Split tunneling can be difficult with a distributed workforce, especially if employees are physically located in different regions, or countries. Alice, as Gauthier noted, does not worry about that if everyone’s accessing cloud-based applications. What is a headache, however, is implementing single sign-on with many different vendors all requiring their own access controls. Traditional single sign-on provides a federated way to manage users and centralized logs. It also helps with password management if employees need only log in once to access multiple applications or databases.

Steps to securing cloud-first environments
Because Alice is reliant on third parties to share responsibility for securing her company’s digital assets and data, vendor vetting is critical. She must make sure a cloud provider’s offerings align with her company’s security policies. Gauthier offered as an example Amazon Web Services (AWS), which requires audits and provides some security, but perhaps not at the level organizations now require.

So what should organizations now dependent on cloud services do to boost cybersecurity measures?

“The first thing that I would say is don’t rely too heavily on your network. It’s odd for me to say, because my history is in building networks and data history,” Gauthier said.

“If you’re looking at how to build a compliance program, think about your VPN. If you are facing a heavy solution, also look at your VPN,” he continued. This is even more important with most employees working from home who need to access networks and corporate data stored elsewhere. Requiring everyone to use the same VPN solution is one way to secure transmissions. And, you gain greater awareness of what is happening with your end users—what applications they are accessing and from where through the VPN’s dashboard capabilities.

Data security should be given the same consideration as endpoint security. “This allows you to have more structured conversations. My security standard for accessing this application is showing whatever that is. Now you are making a more risk-based approach on accessing that data. Also, like Bob, you can use VDIs [virtual desktop infrastructures] and workspaces.”

Speaking of Bob, he too has to be careful when vetting vendors, some of which will likely now be cloud service providers. “I think he also needs to invest in a vendor management program. If you can look at your security program and talk to your IT team about that model, that creates a baseline. You can say, ‘If you’re going to have this network, you’re going to do this thing.’”

Finally, the CISSP reminded everyone to remain hyper-focused on data—where it’s located and who has access to it. “There are a lot of tools coming out now to manage data in the cloud.
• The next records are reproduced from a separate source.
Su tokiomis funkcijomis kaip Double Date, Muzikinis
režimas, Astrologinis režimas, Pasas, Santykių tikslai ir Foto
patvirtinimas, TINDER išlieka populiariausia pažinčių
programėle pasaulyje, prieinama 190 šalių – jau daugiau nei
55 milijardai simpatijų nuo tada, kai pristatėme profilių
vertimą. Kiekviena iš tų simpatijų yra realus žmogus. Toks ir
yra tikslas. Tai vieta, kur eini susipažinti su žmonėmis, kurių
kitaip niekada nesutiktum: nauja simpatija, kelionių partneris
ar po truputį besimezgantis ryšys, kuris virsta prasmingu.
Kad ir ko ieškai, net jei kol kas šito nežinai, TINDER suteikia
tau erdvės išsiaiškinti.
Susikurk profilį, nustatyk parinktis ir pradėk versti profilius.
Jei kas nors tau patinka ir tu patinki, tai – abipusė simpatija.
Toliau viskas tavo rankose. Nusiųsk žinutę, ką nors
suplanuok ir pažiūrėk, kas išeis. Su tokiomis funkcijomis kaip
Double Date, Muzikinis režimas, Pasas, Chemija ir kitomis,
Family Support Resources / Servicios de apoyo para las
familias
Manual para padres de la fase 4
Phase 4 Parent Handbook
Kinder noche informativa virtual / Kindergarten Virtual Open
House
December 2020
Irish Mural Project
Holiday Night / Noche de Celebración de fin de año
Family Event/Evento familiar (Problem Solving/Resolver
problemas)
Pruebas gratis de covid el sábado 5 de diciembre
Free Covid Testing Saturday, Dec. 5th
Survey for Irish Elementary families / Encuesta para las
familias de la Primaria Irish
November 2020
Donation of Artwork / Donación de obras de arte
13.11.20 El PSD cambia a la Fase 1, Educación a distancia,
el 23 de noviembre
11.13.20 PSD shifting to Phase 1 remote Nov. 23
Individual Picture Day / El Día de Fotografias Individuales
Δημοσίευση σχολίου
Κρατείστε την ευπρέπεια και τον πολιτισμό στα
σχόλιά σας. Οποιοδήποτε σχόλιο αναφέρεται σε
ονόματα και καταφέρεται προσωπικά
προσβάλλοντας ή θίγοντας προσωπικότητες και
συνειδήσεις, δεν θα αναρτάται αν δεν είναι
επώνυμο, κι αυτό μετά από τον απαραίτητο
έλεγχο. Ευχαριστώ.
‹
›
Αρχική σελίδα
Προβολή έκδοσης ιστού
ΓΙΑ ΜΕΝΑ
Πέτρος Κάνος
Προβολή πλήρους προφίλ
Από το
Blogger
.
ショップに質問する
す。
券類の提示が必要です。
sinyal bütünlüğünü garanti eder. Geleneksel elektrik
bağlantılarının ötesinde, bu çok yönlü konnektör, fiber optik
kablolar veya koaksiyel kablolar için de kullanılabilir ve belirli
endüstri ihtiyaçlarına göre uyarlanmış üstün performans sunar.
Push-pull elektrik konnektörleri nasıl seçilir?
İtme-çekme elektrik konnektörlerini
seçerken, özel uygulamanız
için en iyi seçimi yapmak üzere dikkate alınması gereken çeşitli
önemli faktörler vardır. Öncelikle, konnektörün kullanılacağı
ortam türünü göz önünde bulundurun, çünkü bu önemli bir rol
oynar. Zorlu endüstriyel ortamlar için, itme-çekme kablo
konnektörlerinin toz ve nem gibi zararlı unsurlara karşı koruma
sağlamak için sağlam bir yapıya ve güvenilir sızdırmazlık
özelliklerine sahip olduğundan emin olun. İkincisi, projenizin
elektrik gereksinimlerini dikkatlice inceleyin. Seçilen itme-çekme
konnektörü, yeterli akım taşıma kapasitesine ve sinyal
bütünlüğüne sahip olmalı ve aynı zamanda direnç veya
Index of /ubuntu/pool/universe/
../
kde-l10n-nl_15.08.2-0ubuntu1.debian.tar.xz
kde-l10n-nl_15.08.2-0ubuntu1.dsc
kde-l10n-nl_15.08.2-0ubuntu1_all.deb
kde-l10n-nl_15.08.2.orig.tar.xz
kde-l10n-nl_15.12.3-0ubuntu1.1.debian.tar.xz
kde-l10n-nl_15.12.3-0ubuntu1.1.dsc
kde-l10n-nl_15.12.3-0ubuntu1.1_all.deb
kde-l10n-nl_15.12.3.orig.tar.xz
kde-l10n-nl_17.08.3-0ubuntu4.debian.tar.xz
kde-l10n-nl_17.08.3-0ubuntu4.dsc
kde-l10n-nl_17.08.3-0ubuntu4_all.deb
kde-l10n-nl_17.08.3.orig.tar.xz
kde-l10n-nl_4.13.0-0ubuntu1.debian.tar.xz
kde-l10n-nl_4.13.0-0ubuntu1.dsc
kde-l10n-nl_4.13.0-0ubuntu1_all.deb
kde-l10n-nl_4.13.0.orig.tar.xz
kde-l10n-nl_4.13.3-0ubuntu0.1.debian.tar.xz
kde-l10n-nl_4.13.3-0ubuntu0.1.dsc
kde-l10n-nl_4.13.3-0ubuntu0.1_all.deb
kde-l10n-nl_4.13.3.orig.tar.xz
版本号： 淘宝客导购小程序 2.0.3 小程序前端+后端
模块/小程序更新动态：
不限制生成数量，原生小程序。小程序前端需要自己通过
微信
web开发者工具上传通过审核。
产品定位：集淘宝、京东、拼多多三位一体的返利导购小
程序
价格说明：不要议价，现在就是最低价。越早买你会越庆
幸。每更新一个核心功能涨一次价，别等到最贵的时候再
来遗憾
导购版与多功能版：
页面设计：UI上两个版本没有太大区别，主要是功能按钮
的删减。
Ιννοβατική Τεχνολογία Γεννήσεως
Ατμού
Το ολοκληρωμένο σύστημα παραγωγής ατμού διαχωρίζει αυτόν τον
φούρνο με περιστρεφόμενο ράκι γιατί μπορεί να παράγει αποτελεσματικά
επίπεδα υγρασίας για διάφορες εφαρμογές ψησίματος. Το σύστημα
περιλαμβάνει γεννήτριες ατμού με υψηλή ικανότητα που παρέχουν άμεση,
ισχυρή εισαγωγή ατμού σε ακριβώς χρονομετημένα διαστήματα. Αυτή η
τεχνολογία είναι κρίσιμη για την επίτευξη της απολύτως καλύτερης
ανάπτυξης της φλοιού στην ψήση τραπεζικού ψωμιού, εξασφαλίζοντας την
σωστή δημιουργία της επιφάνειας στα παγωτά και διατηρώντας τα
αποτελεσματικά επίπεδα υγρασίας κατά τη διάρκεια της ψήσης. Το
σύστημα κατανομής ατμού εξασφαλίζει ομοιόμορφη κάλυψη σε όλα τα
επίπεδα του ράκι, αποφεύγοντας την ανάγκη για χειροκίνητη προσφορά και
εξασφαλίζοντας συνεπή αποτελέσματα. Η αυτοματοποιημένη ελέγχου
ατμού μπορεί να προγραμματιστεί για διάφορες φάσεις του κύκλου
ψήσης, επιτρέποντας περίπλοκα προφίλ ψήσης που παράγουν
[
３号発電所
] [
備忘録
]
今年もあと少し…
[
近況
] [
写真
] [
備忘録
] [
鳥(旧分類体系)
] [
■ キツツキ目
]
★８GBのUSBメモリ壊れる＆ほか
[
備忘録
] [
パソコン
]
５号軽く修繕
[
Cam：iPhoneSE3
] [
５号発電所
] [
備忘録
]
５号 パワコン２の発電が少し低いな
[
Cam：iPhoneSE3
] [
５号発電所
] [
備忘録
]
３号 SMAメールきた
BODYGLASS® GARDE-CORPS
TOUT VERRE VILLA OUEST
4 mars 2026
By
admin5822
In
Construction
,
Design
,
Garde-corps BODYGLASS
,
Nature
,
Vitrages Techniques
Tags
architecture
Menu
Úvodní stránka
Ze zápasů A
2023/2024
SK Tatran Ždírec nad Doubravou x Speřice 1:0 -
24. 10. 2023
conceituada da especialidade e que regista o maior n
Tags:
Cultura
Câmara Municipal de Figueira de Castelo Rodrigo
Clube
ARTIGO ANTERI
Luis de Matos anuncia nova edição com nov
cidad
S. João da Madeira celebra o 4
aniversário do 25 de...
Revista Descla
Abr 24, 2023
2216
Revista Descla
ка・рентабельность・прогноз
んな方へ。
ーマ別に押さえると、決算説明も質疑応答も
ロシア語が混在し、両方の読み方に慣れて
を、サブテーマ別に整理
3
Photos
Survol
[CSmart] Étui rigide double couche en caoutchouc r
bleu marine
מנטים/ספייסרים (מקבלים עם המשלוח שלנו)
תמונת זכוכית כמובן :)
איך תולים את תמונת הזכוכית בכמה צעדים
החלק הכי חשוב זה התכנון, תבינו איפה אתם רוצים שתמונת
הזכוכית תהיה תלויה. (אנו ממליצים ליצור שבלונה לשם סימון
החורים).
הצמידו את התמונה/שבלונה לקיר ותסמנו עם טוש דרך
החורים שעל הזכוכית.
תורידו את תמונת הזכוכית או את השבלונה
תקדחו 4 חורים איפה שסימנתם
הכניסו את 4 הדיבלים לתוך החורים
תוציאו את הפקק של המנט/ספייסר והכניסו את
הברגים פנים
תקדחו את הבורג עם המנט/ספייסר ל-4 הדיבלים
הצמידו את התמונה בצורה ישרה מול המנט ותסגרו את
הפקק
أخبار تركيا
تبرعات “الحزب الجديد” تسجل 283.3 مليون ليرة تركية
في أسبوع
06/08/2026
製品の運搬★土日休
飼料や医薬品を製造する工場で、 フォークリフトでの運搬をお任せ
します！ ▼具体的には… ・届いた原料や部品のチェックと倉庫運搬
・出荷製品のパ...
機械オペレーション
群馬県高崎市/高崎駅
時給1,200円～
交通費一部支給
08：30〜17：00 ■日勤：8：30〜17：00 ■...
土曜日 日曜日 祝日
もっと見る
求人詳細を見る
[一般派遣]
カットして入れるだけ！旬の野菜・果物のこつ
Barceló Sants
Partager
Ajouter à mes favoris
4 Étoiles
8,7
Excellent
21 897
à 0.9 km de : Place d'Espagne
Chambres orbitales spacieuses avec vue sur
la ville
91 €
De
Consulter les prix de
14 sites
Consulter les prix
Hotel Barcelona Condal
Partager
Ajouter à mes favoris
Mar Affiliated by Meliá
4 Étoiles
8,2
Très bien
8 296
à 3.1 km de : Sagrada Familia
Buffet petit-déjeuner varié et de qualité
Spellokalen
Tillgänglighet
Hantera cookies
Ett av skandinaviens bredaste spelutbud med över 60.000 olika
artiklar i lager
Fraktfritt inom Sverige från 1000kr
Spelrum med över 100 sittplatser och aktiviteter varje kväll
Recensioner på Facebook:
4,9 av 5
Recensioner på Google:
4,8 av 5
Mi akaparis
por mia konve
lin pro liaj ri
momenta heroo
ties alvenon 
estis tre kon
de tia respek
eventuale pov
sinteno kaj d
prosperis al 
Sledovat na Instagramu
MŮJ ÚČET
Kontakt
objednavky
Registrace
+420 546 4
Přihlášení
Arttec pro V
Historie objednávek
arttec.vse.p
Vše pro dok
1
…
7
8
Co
They are getting better and better at it, and you can leverage them for internal applications.” One such solution, he noted, is a cloud access security broker (CASB), especially when most of the organization’s endpoints are internal.

“If you are a cloud-native company, you have to focus on your data,” he advised. “You don’t have any other choice. If you are at a traditional shop, try to start thinking about things on that side. Focus on identity access and management and getting a solution that’s going to cover you, no matter where you are.”